Há um estigma de que a tecnologia é uma área predominantemente masculina, mas não há necessidade para que isso se mantenha, porque, como vimos na Maior Aula de Programação do Mundo, as mulheres também têm interesse em acompanhar os avanços digitais e em ser agentes ativos na mudança. Vejo a resolução deste problema considerando duas vertentes. A primeira a nível da sociedade, que requer um esforço coletivo. Temos de superar o preconceito de que os computadores são masculinos. Este preconceito está tão enraizado nas gerações mais velhas que, até de uma forma inconsciente, levam muitos a torcer o nariz quando uma rapariga manifesta que está a pensar escolher uma profissão tipicamente masculina. Se é essa a sua vocação, temos de ajudá-la a concretizar esse potencial e evitar perguntas preconceituosas como “Tens a certeza? Os teus colegas vão ser quase todos rapazes.” (O mesmo se deve aplicar a outras áreas onde a realidade é o oposto.) A segunda vertente é a nível institucional, as instituições académicas têm de acolher e empoderar as raparigas. Pode ser desanimador contar com os dedos de uma mão o número de colegas do sexo feminino, por isso é necessário promover a ligação entre elas, mostrar que têm voz. Em muitas instituições existem iniciativas destinadas apenas a raparigas com este objetivo.
Quais as skills que destaca para a área de programação?
Método, rigor e pensamento analítico. Algo que é comum a muitas outras áreas, com a diferença de que na programação não há margem para erro: um programa ou funciona como é esperado ou não funciona.
Homens e mulheres fazem programação da mesma maneira?
Não existe uma distinção de género na qualidade da programação em Portugal. Aliás, alguns estudos realizados com crianças do 1º ciclo, demonstram que quando lhes é ensinado pensamento computacional, não existe qualquer diferença no seu racional. O que parece é existir, posteriormente, um desinteresse das raparigas por esta área, resultante de um preconceito social que associa a tecnologia a rapazes apenas.
Quais são as suas áreas ‘preferidas’ neste universo da tecnologia?

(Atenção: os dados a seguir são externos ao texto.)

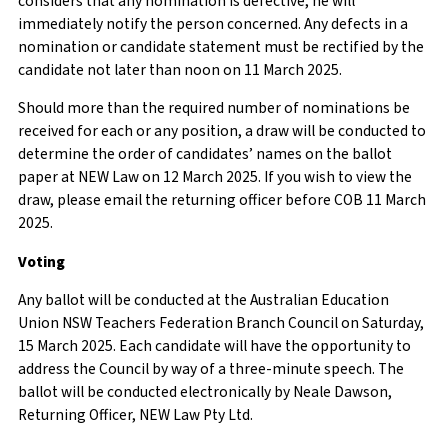
considers that any nomination is defective, he will
immediately notify the person concerned. Any defects in a
nomination or candidate statement must be rectified by the
candidate not later than noon on 11 March 2025.
Should more than the required number of nominations be
received for each or any position, a draw will be conducted to
determine the order of candidates’ names on the ballot
paper at NEW Law on 12 March 2025. If you wish to view the
draw, please email the returning officer before COB 11 March
2025.
Voting
Any ballot will be conducted at the Australian Education
Union NSW Teachers Federation Branch Council on Saturday,
15 March 2025. Each candidate will have the opportunity to
address the Council by way of a three-minute speech. The
ballot will be conducted electronically by Neale Dawson,
Returning Officer, NEW Law Pty Ltd.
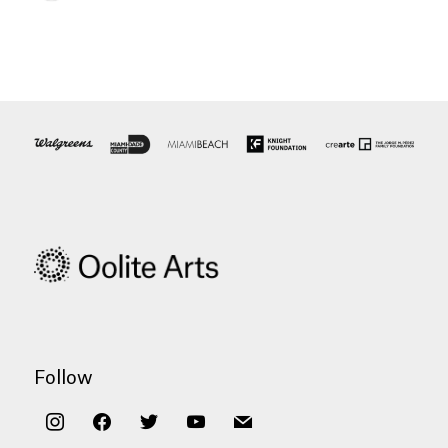
Follow
instagram
facebook
twitter
youtube
mail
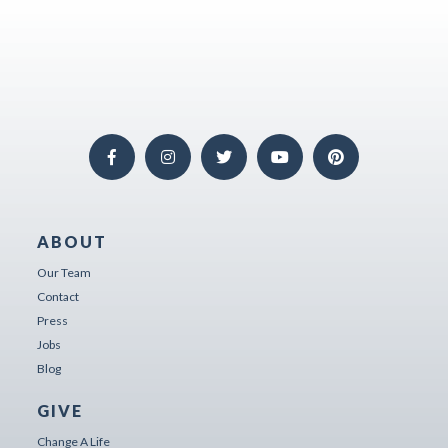
ABOUT
Our Team
Contact
Press
Jobs
Blog
GIVE
Change A Life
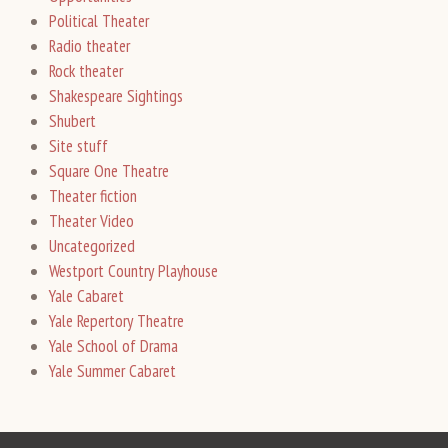
Political Theater
Radio theater
Rock theater
Shakespeare Sightings
Shubert
Site stuff
Square One Theatre
Theater fiction
Theater Video
Uncategorized
Westport Country Playhouse
Yale Cabaret
Yale Repertory Theatre
Yale School of Drama
Yale Summer Cabaret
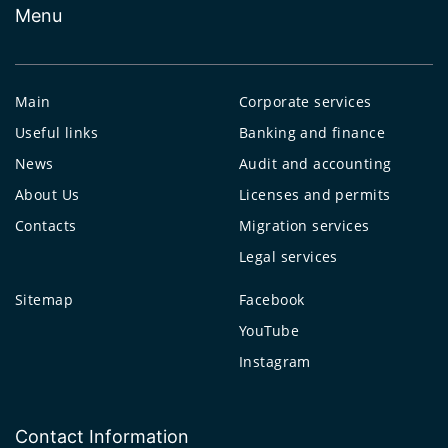
Menu
Main
Corporate services
Useful links
Banking and finance
News
Audit and accounting
About Us
Licenses and permits
Contacts
Migration services
Legal services
Sitemap
Facebook
YouTube
Instagram
Contact Information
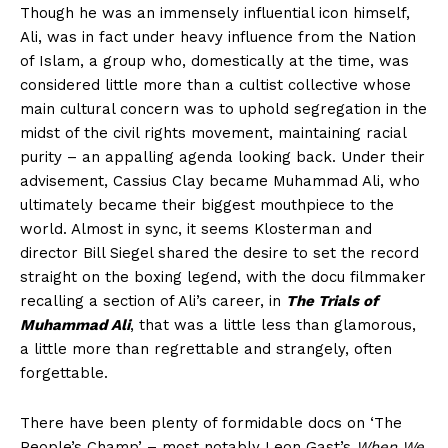
Though he was an immensely influential icon himself,
Ali, was in fact under heavy influence from the Nation
of Islam, a group who, domestically at the time, was
considered little more than a cultist collective whose
main cultural concern was to uphold segregation in the
midst of the civil rights movement, maintaining racial
purity – an appalling agenda looking back. Under their
advisement, Cassius Clay became Muhammad Ali, who
ultimately became their biggest mouthpiece to the
world. Almost in sync, it seems Klosterman and
director Bill Siegel shared the desire to set the record
straight on the boxing legend, with the docu filmmaker
recalling a section of Ali’s career, in
The Trials of
Muhammad Ali
, that was a little less than glamorous,
a little more than regrettable and strangely, often
forgettable.
There have been plenty of formidable docs on ‘The
People’s Champ’ – most notably Leon Gast’s
When We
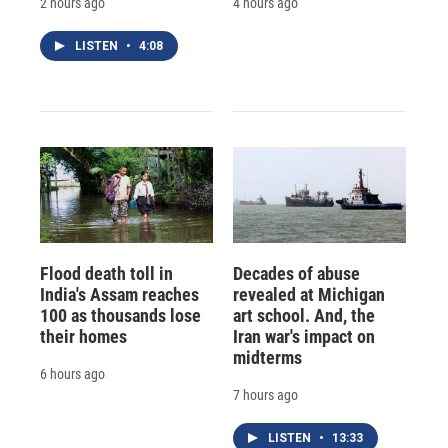
2 hours ago
4 hours ago
LISTEN
•
4:08
Flood death toll in
Decades of abuse
India's Assam reaches
revealed at Michigan
100 as thousands lose
art school. And, the
their homes
Iran war's impact on
midterms
6 hours ago
7 hours ago
LISTEN
•
13:33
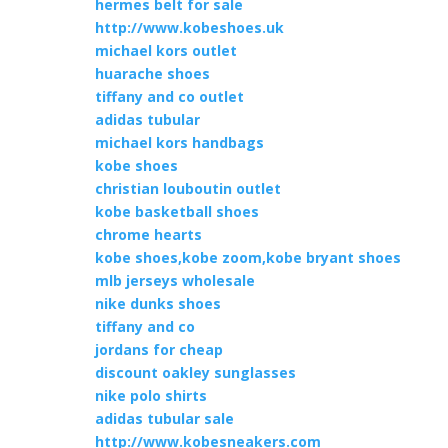
hermes belt for sale
http://www.kobeshoes.uk
michael kors outlet
huarache shoes
tiffany and co outlet
adidas tubular
michael kors handbags
kobe shoes
christian louboutin outlet
kobe basketball shoes
chrome hearts
kobe shoes,kobe zoom,kobe bryant shoes
mlb jerseys wholesale
nike dunks shoes
tiffany and co
jordans for cheap
discount oakley sunglasses
nike polo shirts
adidas tubular sale
http://www.kobesneakers.com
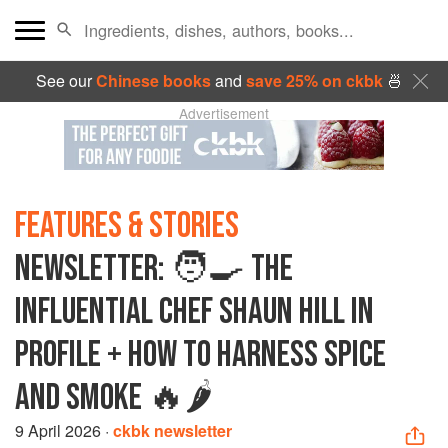
See our
Chinese books
and
save 25% on ckbk
🍜
Advertisement
FEATURES & STORIES
NEWSLETTER: 🧑‍🍳 THE
INFLUENTIAL CHEF SHAUN HILL IN
PROFILE + HOW TO HARNESS SPICE
AND SMOKE 🔥🌶️
9 April 2026
·
ckbk newsletter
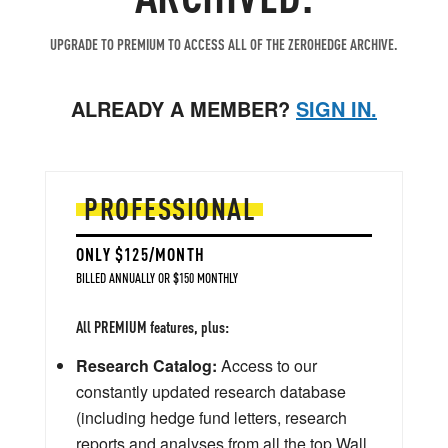
UPGRADE TO PREMIUM TO ACCESS ALL OF THE ZEROHEDGE ARCHIVE.
ALREADY A MEMBER?
SIGN IN.
PROFESSIONAL
ONLY $125/MONTH
BILLED ANNUALLY OR $150 MONTHLY
All PREMIUM features, plus:
Research Catalog:
Access to our
constantly updated research database
(including hedge fund letters, research
reports and analyses from all the top Wall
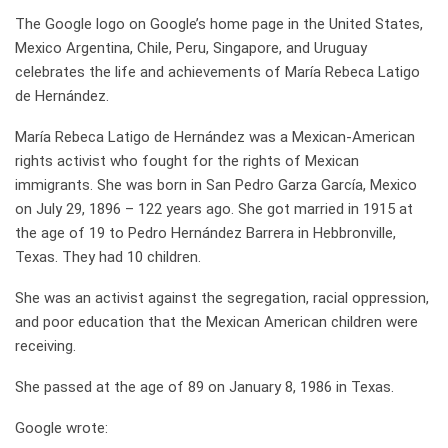
The Google logo on Google’s home page in the United States,
Mexico Argentina, Chile, Peru, Singapore, and Uruguay
celebrates the life and achievements of María Rebeca Latigo
de Hernández.
María Rebeca Latigo de Hernández was a Mexican-American
rights activist who fought for the rights of Mexican
immigrants. She was born in San Pedro Garza García, Mexico
on July 29, 1896 – 122 years ago. She got married in 1915 at
the age of 19 to Pedro Hernández Barrera in Hebbronville,
Texas. They had 10 children.
She was an activist against the segregation, racial oppression,
and poor education that the Mexican American children were
receiving.
She passed at the age of 89 on January 8, 1986 in Texas.
Google wrote:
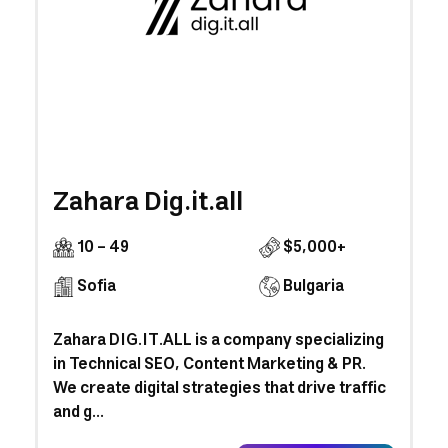
Zahara Dig.it.all
10 - 49
$5,000+
Sofia
Bulgaria
Zahara DIG.IT.ALL is a company specializing
in Technical SEO, Content Marketing & PR.
We create digital strategies that drive traffic
and g...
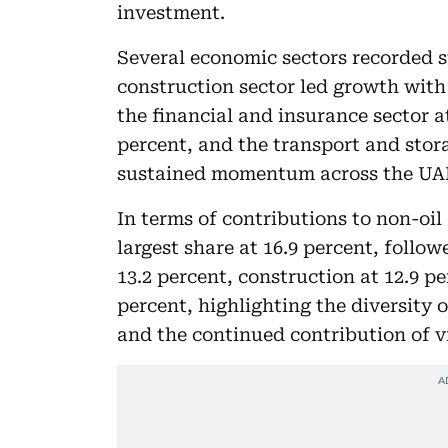
investment.
Several economic sectors recorded 
construction sector led growth with 
the financial and insurance sector at
percent, and the transport and stora
sustained momentum across the UAE’
In terms of contributions to non-oil
largest share at 16.9 percent, follo
13.2 percent, construction at 12.9 p
percent, highlighting the diversity
and the continued contribution of v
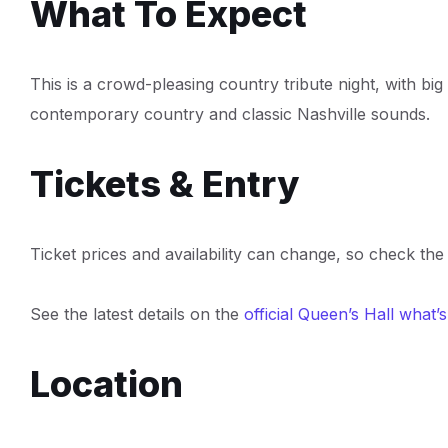
What To Expect
This is a crowd-pleasing country tribute night, with bi
contemporary country and classic Nashville sounds.
Tickets & Entry
Ticket prices and availability can change, so check the 
See the latest details on the
official Queen’s Hall what’
Location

No vasto universo da tecnologia, posso afirmar que a inteligência artificial, que foi a minha área de especialização da licenciatura de 5 anos, é aquilo que mais me faz vibrar. E dentro da inteligência artificial, o chamado raciocínio automático, que contrasta com os LLMs (Large Language Models) do qual o ChatGPT é um exemplo paradigmático. Os LLMs têm o mérito de ter trazido a inteligência artificial para a ribalta. Mas existe uma outra inteligência artificial, mais “lenta” que requer rigor.
Que aula gostaria ainda de lecionar?
Respondendo ao contrário: não gostaria de lecionar a chamada “última aula” – que é uma inevitabilidade. Para mim poder ensinar é um privilégio. Mais do que partilhar conteúdos, que atualmente estão à distância de um click, um professor tem o papel determinante de motivar os alunos, revelar ângulos diferentes de uma mesma realidade e fomentar o espírito crítico. Os professores devem mostrar aos seus alunos que a sua sala de aula é um espaço seguro para dar asas à criatividade, abrir portas e quebrar barreiras. Em tempos tinha a ideia de que cabia essencialmente aos professores do ensino básico marcar os alunos. Hoje acredito que um professor universitário pode fazer a diferença, da mesma forma que os meus alunos fazem a diferença no meu percurso.